WHAT THE EXERCISE ASKS: Rewrite the items from the beginning through the line containing "6 prochains établissements", putting "Prestations" in place of "Services" and keeping everything else the same.

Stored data
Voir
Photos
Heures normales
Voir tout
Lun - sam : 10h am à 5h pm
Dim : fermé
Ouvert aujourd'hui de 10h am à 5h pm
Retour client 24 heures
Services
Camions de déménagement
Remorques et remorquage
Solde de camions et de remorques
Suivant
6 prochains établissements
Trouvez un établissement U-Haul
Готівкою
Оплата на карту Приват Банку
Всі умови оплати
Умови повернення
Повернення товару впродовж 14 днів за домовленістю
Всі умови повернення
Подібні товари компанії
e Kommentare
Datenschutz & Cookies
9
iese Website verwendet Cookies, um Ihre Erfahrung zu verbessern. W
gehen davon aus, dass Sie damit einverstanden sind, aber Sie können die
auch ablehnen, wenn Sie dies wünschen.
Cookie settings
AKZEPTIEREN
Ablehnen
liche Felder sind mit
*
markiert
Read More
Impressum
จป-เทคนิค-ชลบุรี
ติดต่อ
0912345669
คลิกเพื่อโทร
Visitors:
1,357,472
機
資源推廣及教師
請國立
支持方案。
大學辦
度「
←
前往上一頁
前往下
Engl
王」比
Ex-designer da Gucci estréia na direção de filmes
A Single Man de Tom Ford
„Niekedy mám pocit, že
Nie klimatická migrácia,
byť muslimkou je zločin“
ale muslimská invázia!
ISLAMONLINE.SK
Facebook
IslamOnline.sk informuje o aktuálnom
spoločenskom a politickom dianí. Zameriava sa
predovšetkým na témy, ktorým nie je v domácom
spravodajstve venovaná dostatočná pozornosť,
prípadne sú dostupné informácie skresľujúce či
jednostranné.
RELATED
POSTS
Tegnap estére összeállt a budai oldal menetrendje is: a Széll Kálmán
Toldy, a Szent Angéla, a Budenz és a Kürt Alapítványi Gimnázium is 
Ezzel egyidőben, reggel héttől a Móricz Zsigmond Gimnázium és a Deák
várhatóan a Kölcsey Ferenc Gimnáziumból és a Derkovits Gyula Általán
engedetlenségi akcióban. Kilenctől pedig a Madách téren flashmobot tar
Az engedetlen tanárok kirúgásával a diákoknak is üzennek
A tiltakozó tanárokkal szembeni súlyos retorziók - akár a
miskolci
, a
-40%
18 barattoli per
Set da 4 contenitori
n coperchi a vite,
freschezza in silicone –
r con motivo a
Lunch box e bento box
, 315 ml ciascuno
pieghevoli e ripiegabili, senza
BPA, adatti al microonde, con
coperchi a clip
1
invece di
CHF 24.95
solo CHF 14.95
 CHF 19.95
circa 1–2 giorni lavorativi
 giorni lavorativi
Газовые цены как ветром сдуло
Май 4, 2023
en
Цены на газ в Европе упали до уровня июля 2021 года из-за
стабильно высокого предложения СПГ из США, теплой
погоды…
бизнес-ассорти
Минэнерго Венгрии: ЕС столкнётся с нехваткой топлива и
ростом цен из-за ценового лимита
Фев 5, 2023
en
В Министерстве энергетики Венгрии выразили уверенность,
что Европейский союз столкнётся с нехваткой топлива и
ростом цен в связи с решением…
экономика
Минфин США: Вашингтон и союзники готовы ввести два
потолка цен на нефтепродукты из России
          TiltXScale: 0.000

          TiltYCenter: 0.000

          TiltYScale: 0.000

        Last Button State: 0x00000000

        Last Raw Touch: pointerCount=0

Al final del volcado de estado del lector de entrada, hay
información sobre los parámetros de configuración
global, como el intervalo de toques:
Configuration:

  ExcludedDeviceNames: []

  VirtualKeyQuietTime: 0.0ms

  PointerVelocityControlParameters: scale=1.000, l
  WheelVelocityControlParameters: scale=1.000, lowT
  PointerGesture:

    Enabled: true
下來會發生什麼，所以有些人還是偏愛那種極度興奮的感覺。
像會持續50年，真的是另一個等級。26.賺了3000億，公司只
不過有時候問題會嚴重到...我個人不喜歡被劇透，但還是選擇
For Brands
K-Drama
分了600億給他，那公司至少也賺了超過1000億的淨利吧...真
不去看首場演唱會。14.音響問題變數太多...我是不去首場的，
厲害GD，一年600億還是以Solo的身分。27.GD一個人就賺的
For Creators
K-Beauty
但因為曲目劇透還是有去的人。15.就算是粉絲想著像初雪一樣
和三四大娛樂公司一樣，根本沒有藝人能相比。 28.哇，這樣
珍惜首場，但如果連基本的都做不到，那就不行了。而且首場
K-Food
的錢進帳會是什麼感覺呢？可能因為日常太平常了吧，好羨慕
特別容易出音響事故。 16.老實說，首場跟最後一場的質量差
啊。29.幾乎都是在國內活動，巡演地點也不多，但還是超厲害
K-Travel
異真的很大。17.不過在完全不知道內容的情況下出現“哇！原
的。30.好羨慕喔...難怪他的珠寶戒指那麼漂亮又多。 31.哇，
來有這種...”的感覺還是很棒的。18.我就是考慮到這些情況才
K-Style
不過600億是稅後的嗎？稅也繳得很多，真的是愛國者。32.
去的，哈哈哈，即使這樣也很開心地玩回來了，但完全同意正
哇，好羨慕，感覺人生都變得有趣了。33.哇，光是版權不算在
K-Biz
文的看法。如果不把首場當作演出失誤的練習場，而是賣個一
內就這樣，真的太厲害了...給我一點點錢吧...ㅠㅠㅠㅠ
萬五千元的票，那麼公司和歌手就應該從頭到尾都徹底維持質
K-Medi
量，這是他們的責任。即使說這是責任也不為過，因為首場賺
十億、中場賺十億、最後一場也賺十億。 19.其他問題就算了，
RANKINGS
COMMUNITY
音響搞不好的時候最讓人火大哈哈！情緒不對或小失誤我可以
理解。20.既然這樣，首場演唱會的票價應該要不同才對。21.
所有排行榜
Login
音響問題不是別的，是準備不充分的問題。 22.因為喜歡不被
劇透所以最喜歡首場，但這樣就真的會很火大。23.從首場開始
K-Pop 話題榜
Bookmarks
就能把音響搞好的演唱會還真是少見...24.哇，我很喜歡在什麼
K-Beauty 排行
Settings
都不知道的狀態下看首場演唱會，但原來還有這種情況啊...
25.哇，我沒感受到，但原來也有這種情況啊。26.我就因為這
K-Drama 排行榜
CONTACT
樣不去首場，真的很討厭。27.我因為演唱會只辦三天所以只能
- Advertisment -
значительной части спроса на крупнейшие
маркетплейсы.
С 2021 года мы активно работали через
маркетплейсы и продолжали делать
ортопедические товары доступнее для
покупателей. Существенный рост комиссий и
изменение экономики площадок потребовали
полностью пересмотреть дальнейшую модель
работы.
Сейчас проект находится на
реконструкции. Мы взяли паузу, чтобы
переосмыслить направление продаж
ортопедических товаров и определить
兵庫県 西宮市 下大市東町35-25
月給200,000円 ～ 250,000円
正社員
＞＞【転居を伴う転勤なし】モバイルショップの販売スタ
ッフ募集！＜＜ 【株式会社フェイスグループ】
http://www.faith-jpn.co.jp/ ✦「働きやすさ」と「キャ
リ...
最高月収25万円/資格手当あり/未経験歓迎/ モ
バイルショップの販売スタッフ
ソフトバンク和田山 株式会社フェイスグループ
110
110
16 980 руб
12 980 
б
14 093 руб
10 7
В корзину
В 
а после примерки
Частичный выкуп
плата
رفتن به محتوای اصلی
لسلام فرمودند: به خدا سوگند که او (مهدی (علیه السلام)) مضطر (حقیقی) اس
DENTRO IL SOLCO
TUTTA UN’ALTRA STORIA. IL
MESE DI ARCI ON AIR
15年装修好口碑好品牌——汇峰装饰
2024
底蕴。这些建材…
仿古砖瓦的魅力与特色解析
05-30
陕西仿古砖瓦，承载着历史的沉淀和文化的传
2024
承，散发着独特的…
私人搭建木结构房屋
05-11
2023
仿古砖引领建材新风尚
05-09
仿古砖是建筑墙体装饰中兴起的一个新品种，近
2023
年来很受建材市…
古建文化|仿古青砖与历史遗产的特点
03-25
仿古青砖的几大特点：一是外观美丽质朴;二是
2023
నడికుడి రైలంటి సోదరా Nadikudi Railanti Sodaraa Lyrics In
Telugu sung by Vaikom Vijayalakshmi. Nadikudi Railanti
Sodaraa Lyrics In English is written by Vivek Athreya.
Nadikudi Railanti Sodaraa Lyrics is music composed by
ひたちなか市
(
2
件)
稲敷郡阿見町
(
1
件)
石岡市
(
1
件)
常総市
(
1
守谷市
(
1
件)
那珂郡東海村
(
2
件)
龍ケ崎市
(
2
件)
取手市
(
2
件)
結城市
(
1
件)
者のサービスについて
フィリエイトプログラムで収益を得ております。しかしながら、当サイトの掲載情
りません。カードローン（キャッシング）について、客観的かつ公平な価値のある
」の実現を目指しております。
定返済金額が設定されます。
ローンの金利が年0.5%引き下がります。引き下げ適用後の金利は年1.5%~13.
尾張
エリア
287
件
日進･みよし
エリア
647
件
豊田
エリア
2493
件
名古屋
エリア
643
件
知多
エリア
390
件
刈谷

ANSWER FOR THE TASK:
Voir
Photos
Heures normales
Voir tout
Lun - sam : 10h am à 5h pm
Dim : fermé
Ouvert aujourd'hui de 10h am à 5h pm
Retour client 24 heures
Prestations
Camions de déménagement
Remorques et remorquage
Solde de camions et de remorques
Suivant
6 prochains établissements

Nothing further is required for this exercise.